Print the line that contains "background:#15803d; display:flex; align-items:center;" and every line after it through the last line of the records below, exactly as written and nothing else.

[Records provided — start]

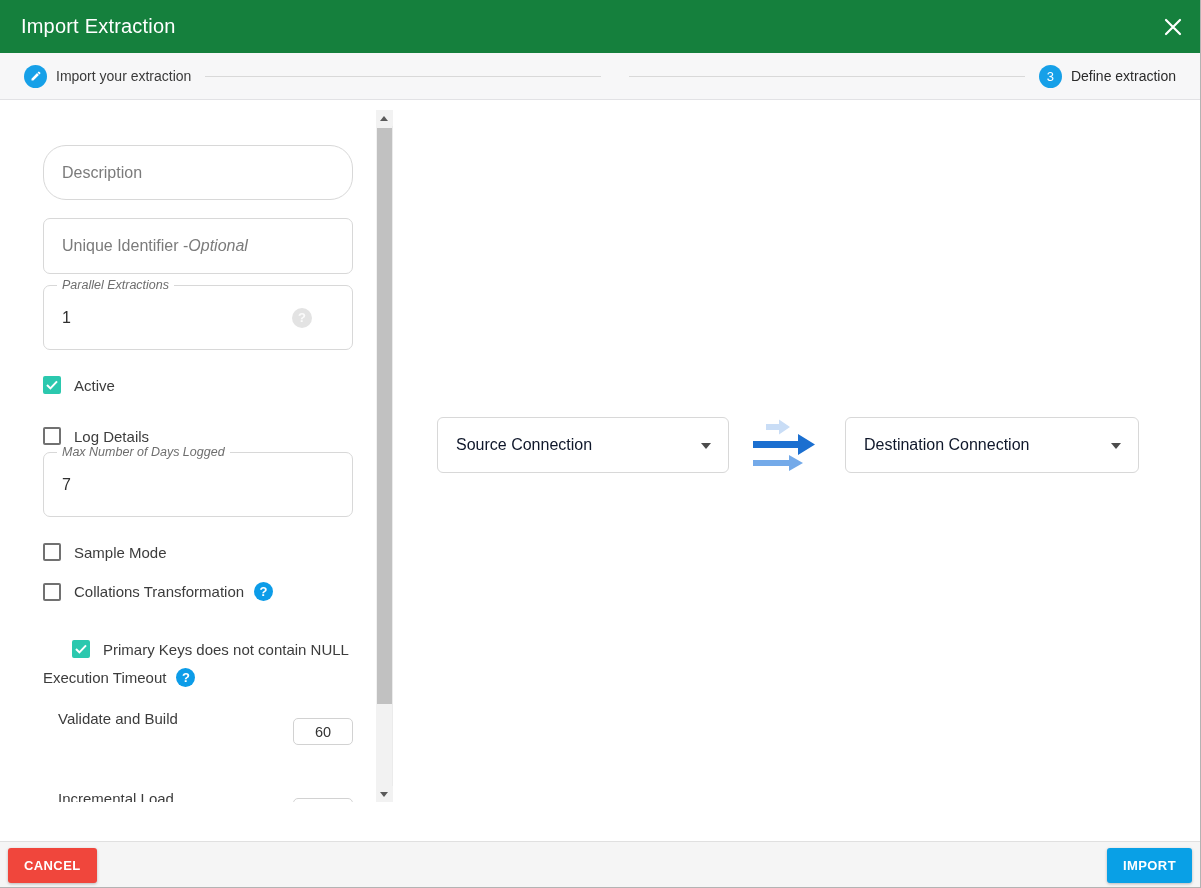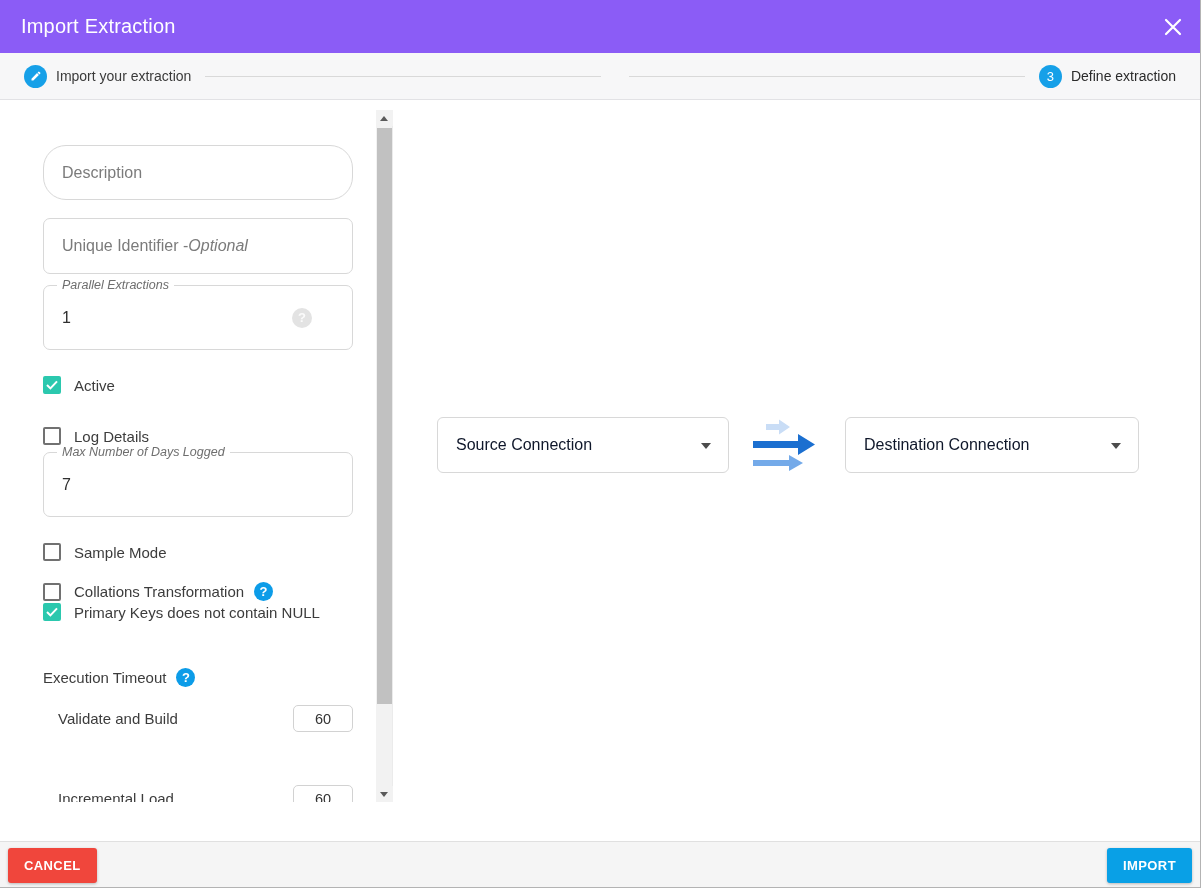--- a/index.html
+++ b/index.html
@@ -13,7 +13,7 @@
   
   .titlebar {
     position:absolute; top:0; left:0; width:100%; height:53px;
-    background:#8b5cf6; display:flex; align-items:center; padding:0 21px;
+    background:#15803d; display:flex; align-items:center; padding:0 21px;
   }
   .titlebar h1 { color:#fff; font-size:20px; font-weight:500; letter-spacing:.2px; }
   .close-btn {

[Records provided — finish]

**Result of this exercise**:
+    background:#15803d; display:flex; align-items:center; padding:0 21px;
   }
   .titlebar h1 { color:#fff; font-size:20px; font-weight:500; letter-spacing:.2px; }
   .close-btn {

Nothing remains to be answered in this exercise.